PAGE TEXT:
MPS allows us to specify roots having tailor-made scan functions that
Emacs implements.  Scanning here refers to the process of finding
references in the memory area of the root, and telling MPS about the
references, so that it can update its set of live objects.

The function =scan_specpdl= is an example.  We know the structure of a
bindings stack, so we can tell where references to Lisp objects can
be.  This is generally better than letting MPS do the scanning itself,
because MPS can only scan the whole block word for word, ambiguously
or exactly.

All such scan functions in igc have the prefix =scan_=.

* Lisp object scan functions

Igc tells MPS how to scan Lisp objects allocated via MPS by specifying
a scan function for that purpose in an object format.  This function is
=dflt_scan= in igc.c, which dispatches to various subroutines for
different Lisp object types.

The lower-level functions and macros igc defines in the call tree of
=dflt_scan= have names starting with =fix_= or =FIX_=, because they use the
MPS_FIX1 and MPS_FIX2 API to do their job.  Please refer to the MPS
reference for details of MPS_FIX1/2.

* Initialization

Before we can use MPS, we must define and create various things that
MPS needs to know, i.e we create an MPS-internal model of Emacs.  This
is done at application startup, and all objects are added to the
registry.

- Arena.  We tell MPS to create the global arena that is used for all
  objects.
- Pools.  We tell MPS which pools we want to use, and what the object
  formats are, i.e. which callbacks in Emacs MPS can use.
- Threads.  We define which threads Emacs has, and add their C stacks
  as roots.
- Roots.  We tell MPS about the various roots in Emacs, the DEFVARs,
  the byte code stack, staticpro, etc.
- ...

When we have done all that, we tell MPS that it can start doing its job.

* Lisp Object Allocation

All of Emacs's Lisp object allocation ultimately ends up being done in
igc's =alloc_impl= function.

MPS allocation from pools is thread-specific, using so-called
"allocation points" that are created and registered in the registry when
we register a thread with MPS, via =create_thread_aps= and its
subroutines.

Allocation points optimize allocation by reducing thread-contention.

DATA FOR REVIEW:
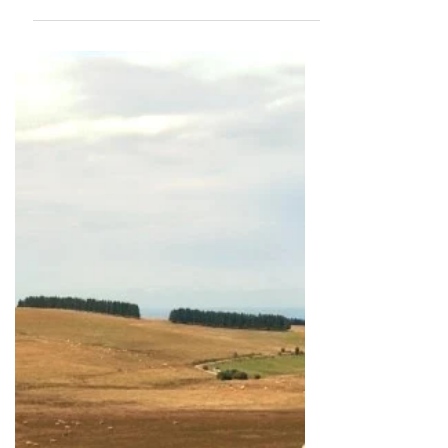
collectif "Coccinelle"
Comme l’année dernière, Coccinelle sera présent à
la fête des Patrimoines volcaniques organisé par le
Syndicat mixte du Parc le 15...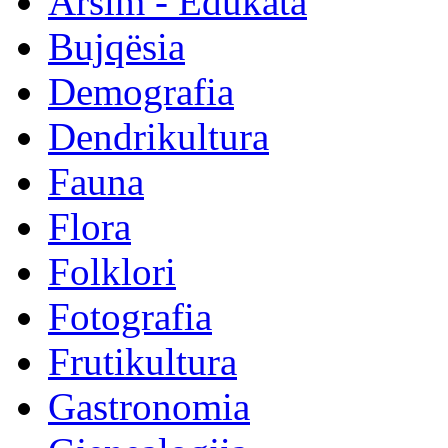
Arsim - Edukata
Bujqësia
Demografia
Dendrikultura
Fauna
Flora
Folklori
Fotografia
Frutikultura
Gastronomia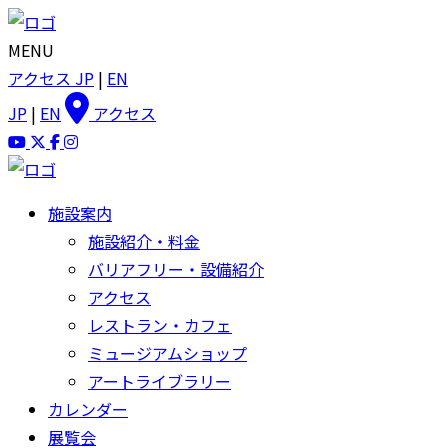
MENU
アクセス
JP
|
EN
JP
|
EN
アクセス
施設案内
施設紹介・料金
バリアフリー・設備紹介
アクセス
レストラン・カフェ
ミュージアムショップ
アートライブラリー
カレンダー
展覧会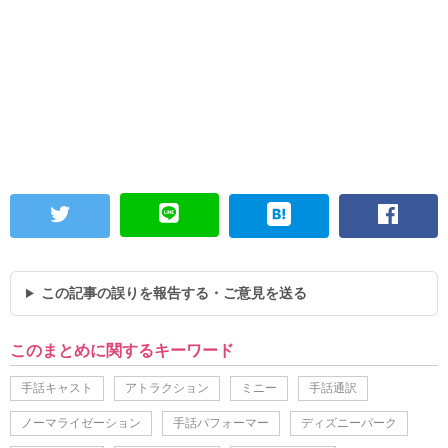
この記事の誤りを報告する・ご意見を送る
このまとめに関するキーワード
手話キャスト
アトラクション
ミニー
手話通訳
ノーマライゼーション
手話パフォーマー
ディズニーパーク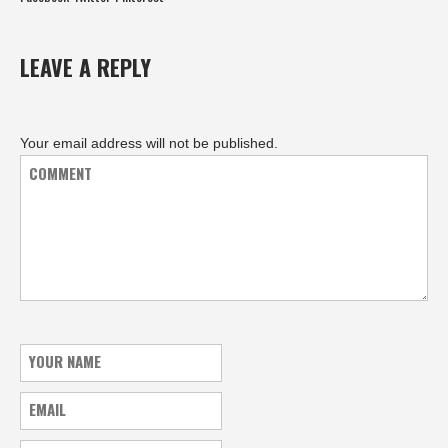
LEAVE A REPLY
Your email address will not be published.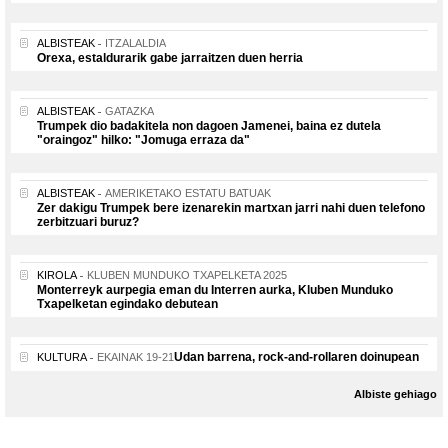
ALBISTEAK
ITZALALDIA
Orexa, estaldurarik gabe jarraitzen duen herria
ALBISTEAK
GATAZKA
Trumpek dio badakitela non dagoen Jamenei, baina ez dutela
"oraingoz" hilko: "Jomuga erraza da"
ALBISTEAK
AMERIKETAKO ESTATU BATUAK
Zer dakigu Trumpek bere izenarekin martxan jarri nahi duen telefono
zerbitzuari buruz?
KIROLA
KLUBEN MUNDUKO TXAPELKETA 2025
Monterreyk aurpegia eman du Interren aurka, Kluben Munduko
Txapelketan egindako debutean
Udan barrena, rock-and-rollaren doinupean
KULTURA
EKAINAK 19-21
Albiste gehiago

TASK BRIEF: Set down the garbage-collection notes word for word, from "All such scan" up to and including "details of MPS_FIX1/2.". The listing is separate material.

YOUR SOLUTION:
All such scan functions in igc have the prefix =scan_=.

* Lisp object scan functions

Igc tells MPS how to scan Lisp objects allocated via MPS by specifying
a scan function for that purpose in an object format.  This function is
=dflt_scan= in igc.c, which dispatches to various subroutines for
different Lisp object types.

The lower-level functions and macros igc defines in the call tree of
=dflt_scan= have names starting with =fix_= or =FIX_=, because they use the
MPS_FIX1 and MPS_FIX2 API to do their job.  Please refer to the MPS
reference for details of MPS_FIX1/2.